今回の件で改めて隊士の皆さんにいつ何が起こるか分からないと感じた。そう思うと心配でせめて私にできることはないかと考えて、たどり着いたのが『お守り』だった。
「あの………ご迷惑でしたか?」
まじまじとお守りを見ていた藤堂さんに思わず、そう尋ねると首を横に振った。
「ううん。そんなことない。凄く嬉しいよ! ありがとう、大切にするね」
藤堂さんは、お守りをそっと手で包み込むと、斎藤さんとお守りをどこに付けるか相談し始めた。
*
沖田さんの部屋の前で行くと、中から入室許可の返事があった。
「沖田は気配に敏感なんだ」
声をかける前に返事があり、驚いている私に斎藤さんはそう言った。
「本当に来たんだね」
恐る恐る部屋の襖を開けると、沖田さんは刀の手入れをしていた。
「沖田!? お前、何やってんだ!」
「何って、見て分かんない? 刀の手入れをしてるんだけど?」
「そういうことじゃない! 安静にしてろと言われているのにどうして起きてるんだ!」
「う~ん………暇だから?」
「暇って…………」
斎藤さんは呆れた様子で沖田さんを見ていた。
「沖田さん、無理はいけないと思いますよ」
斎藤さんから池田屋で意識を失って倒れていたと聞いていた私は思わず口出しをしてしまった。

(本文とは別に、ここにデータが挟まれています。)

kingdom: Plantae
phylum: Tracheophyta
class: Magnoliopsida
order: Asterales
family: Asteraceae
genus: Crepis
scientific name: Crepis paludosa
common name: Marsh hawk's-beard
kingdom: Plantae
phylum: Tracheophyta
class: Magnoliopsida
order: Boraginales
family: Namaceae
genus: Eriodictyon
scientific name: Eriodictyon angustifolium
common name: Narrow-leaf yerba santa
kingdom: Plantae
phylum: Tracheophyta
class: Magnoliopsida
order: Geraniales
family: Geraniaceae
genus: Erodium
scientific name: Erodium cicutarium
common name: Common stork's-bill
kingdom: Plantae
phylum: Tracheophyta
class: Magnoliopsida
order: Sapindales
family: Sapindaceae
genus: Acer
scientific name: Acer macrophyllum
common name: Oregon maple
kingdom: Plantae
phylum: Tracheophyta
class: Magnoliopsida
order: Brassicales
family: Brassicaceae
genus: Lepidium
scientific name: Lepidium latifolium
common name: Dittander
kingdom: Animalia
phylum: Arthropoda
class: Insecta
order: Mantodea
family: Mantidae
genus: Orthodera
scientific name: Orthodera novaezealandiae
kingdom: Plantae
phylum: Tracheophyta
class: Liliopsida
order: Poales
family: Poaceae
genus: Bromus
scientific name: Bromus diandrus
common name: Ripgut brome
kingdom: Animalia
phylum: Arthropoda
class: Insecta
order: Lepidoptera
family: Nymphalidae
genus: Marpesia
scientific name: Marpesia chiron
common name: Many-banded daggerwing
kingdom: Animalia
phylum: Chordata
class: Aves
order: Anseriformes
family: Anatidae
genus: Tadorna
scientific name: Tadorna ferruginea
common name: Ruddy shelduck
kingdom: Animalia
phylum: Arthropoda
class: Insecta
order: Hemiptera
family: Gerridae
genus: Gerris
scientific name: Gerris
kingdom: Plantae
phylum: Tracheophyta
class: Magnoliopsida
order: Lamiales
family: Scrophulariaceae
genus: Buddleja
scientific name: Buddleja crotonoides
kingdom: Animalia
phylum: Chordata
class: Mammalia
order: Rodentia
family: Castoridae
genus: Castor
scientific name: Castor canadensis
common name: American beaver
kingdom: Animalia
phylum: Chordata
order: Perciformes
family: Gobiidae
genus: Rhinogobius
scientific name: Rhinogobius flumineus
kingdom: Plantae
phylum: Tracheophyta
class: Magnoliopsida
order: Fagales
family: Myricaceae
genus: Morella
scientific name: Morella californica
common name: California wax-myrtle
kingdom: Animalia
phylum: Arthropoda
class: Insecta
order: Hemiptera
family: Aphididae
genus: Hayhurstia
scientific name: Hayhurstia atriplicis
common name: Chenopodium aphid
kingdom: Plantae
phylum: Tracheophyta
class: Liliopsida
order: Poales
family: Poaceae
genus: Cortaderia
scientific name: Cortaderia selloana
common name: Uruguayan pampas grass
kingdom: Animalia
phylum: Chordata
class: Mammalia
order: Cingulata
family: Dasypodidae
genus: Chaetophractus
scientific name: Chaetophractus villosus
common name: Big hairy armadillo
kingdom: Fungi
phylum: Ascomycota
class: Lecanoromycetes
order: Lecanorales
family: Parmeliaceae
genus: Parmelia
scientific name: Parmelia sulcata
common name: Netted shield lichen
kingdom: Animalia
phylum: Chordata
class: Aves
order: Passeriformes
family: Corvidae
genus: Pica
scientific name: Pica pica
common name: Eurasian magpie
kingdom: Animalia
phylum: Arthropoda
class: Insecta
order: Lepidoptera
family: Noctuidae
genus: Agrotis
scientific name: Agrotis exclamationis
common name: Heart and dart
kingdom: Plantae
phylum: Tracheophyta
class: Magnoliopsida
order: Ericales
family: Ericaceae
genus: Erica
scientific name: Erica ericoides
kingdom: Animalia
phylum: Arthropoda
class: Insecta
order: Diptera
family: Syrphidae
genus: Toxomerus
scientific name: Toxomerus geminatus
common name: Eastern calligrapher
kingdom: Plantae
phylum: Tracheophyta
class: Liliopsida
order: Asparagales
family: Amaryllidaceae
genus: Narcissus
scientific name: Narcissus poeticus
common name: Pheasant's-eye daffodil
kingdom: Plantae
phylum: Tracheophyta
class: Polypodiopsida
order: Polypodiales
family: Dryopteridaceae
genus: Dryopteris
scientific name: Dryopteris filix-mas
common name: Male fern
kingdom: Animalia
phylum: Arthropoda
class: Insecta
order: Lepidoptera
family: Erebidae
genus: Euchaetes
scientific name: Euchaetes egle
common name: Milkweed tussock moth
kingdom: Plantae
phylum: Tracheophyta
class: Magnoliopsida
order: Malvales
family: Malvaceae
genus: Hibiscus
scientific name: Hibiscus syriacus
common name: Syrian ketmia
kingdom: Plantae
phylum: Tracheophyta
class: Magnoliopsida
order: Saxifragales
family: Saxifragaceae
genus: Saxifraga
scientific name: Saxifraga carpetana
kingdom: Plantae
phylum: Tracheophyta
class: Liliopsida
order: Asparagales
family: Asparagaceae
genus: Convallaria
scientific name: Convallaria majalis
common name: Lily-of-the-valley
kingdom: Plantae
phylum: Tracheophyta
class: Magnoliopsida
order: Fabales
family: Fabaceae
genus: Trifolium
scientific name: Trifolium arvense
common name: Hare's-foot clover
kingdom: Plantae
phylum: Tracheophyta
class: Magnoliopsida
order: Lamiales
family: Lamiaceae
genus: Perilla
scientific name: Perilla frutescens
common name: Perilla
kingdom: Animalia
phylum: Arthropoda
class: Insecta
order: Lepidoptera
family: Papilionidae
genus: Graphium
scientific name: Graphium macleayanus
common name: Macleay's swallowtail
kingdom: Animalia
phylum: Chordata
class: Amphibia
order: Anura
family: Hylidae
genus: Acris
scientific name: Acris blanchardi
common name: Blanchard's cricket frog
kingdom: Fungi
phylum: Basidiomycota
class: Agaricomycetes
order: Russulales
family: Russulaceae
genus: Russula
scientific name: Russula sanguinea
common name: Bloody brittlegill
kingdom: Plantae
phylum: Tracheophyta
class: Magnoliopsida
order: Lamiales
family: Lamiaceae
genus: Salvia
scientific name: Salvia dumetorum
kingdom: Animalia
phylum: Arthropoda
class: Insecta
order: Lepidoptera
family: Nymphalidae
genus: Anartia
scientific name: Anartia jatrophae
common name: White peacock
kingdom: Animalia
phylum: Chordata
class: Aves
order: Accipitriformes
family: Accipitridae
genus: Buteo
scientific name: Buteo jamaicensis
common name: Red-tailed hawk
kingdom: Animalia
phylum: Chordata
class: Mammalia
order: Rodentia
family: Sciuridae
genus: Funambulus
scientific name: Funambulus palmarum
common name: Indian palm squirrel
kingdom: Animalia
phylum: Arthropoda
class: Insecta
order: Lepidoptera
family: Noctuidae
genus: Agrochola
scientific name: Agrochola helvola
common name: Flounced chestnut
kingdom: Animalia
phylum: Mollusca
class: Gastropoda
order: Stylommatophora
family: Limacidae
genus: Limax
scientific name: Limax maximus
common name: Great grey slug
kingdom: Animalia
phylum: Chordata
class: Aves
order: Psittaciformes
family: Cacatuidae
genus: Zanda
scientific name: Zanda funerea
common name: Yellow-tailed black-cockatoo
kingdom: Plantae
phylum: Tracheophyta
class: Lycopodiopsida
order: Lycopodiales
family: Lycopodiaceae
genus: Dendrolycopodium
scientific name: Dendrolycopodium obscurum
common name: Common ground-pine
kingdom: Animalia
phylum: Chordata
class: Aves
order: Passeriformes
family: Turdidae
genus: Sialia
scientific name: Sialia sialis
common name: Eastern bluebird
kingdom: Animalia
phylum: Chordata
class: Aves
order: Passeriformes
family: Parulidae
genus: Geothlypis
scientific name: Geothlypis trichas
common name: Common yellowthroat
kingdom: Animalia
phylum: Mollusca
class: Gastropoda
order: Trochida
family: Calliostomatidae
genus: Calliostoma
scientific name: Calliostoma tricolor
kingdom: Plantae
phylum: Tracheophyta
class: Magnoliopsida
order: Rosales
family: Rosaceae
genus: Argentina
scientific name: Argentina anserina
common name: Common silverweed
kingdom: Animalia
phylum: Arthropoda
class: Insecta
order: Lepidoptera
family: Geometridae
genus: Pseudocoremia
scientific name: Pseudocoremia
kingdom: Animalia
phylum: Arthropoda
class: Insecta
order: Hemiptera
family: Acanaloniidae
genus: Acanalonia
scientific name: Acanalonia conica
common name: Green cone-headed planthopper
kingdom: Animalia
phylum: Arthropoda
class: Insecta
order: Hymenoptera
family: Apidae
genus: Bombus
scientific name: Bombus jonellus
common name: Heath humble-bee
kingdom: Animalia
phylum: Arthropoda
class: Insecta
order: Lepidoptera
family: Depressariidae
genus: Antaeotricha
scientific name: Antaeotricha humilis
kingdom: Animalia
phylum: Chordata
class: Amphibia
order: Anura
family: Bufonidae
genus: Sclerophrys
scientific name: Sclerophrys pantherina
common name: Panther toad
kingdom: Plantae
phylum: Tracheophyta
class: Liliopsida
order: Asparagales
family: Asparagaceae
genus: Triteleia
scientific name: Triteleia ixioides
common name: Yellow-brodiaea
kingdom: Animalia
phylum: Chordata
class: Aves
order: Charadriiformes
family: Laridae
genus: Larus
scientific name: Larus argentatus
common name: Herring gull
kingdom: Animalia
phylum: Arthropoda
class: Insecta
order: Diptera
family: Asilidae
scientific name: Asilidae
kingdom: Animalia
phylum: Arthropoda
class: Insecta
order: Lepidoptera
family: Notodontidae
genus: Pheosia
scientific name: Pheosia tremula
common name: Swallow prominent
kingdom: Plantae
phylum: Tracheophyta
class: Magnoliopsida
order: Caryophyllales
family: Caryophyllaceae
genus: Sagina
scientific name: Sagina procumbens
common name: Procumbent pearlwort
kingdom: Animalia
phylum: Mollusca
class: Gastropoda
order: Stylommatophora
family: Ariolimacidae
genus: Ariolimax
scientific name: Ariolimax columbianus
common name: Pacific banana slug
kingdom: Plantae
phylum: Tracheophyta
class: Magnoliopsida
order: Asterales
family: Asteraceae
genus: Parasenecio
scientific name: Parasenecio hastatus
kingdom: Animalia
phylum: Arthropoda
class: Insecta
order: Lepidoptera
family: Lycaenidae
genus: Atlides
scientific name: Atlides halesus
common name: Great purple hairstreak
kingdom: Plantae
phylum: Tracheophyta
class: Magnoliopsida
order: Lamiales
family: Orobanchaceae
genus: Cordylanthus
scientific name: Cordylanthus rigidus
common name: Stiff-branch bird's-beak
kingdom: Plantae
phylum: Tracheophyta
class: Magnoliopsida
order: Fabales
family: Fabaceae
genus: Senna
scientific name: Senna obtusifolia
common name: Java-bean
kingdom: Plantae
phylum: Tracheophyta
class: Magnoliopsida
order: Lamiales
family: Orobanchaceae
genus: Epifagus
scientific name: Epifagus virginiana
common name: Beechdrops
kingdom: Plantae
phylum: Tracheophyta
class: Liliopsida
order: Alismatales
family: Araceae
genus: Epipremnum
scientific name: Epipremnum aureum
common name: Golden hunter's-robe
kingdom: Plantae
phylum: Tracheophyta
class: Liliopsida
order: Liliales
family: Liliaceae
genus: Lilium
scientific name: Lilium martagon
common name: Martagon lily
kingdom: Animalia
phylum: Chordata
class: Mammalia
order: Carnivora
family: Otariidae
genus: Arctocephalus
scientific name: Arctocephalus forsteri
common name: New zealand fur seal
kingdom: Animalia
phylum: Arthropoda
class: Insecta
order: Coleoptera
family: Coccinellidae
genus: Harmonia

「お医者さんが安静にと言っていたなら横になっていた方が良いんじゃないんですか?」
「へぇー、僕に意見するなんてね。君も医者と一緒で過保護過ぎ。僕はこんなに元気なんだよ」
「総司、和流はお前を心配して言ってるんだ」
不機嫌な口調で私を睨み付ける沖田さんに斎藤さんはそう言った。
「別に心配してなんて頼んでないんだけど。っていうか、男装してまでお見舞いに来たいってどういうこと?」
新選組は男所帯。女性が幹部を訪ねて来たというだけであらぬ噂が立つという。だから、私は街に行く時と同様男装して訪れた。
「それは、これをお渡ししたくて」
私は巾着から沖田さんのお守りを取り出した。
*
「もしかして、お守り?」
僕がそう聞くと、彼女は頷いた。巾着から出てきたお守りは、明らかに寺社のものではなかった。
「一体、どういうつもり?」
「どういうつもりって・・・・・・・・・・・」
彼女は僕の問いが理解できていないようで困惑していた。
「どうして、お守りなんて作ったの? 何か企んでない?」
「そんな!? 私、何も企んでいません!」
僕がそう問い直すと、彼女は心外だと言った様子でそう叫んだ。
「池田屋でのことを聞いて、いつ沖田さん達の身に何が起こるか分からないと思ったんです。私は、皆さんと違って刀を持って戦うことはできません。でも、そんな私にでも何かできることはないかと思って考えついたのがお守りだったんです」
「・・・・・・・・・ふーん、なるほどね。僕らのことを心配して作ったんだ」
「はい………」
僕は、お守りをつまみ上げた。もっともらしい答えだったけど、僕は納得がいかなかった。
「まさかとは思うけど、君、こないだ僕に刀を向けられたこと忘れたわけじゃないよね?」
「なっ!? 沖田、刀を向けたとはどういうことだ!?」
僕が彼女に刀を向けたと知って、説教を始めようとした斎藤君を制して彼女の答えを待った。
「…………もちろん、覚えています」
彼女はそう言うと、刀を向けた時のことを思い出したのかギュッと自分の袖を握った。
「そうだよね。覚えてないわけないよね。だったら、なんでそんな奴のためにお守りなんて作ったの?」
僕は出逢った時から彼女を邪険に扱ってきた。なのに、どうして僕なんかの心配をしてお守りなんて作ったのか理解できなかった。すると、彼女は予想外の答えを返してきた。
「沖田さんは、本当は優しい人だと分かったからです」
「はっ?」
彼女のその発言に僕だけでなく斎藤君も唖然としていた。
「・・・・・・・・・僕が優しい? 一体、何を根拠に君は言ってるの?」
僕がそう聞くと、彼女は僕と出かけた日を振り返り、子供達と遊ぶことで彼女の記憶を取り戻そうと考えたこと。子供達に信頼されている僕がどうしても悪い人間には思えなかったと話した。
「でも、一番の理由は沖田さんの剣です」
「僕の剣?」
彼女の言っている意味が分からずそう聞き返すと、彼女は頷いた。
「沖田さんの剣からはいつも沖田さんの意志を感じました。あの時、沖田さんの刀から新選組や近藤さんを絶対に裏切らないっていう強い意志を感じました」
彼女は僕を真っ直ぐ見つめたまま話を続けた。
「あの時の行動は過激だったかもしれません。でも、本当に冷酷な人なら初めて会った時に異国の格好をしていた私は問答無用で斬り殺されてたはずです。でも、私はこうして生きています。それはきっと、沖田さんが優しくて人を護るために剣を使っているからだと思うんです」
「!?」
僕はそんな彼女に何も言い返すことができなかった。お守りを渡すなんて、絶対に何か裏があると思っていた。なのに、彼女の言動からそんな感じを全く受けなかったからだ。
「まったく、君って変わってるね」
僕がそう言うと彼女はキョトンとした顔をしていた。
――――― いいよ。分からなくて。
「手作りだから御利益があるかどうか期待はできないけど、一応貰っとくよ」
僕がお守りを懐にしまうと、斎藤君は人の気遣いを無下にするような言動は慎むようになんて僕に説教を始めた。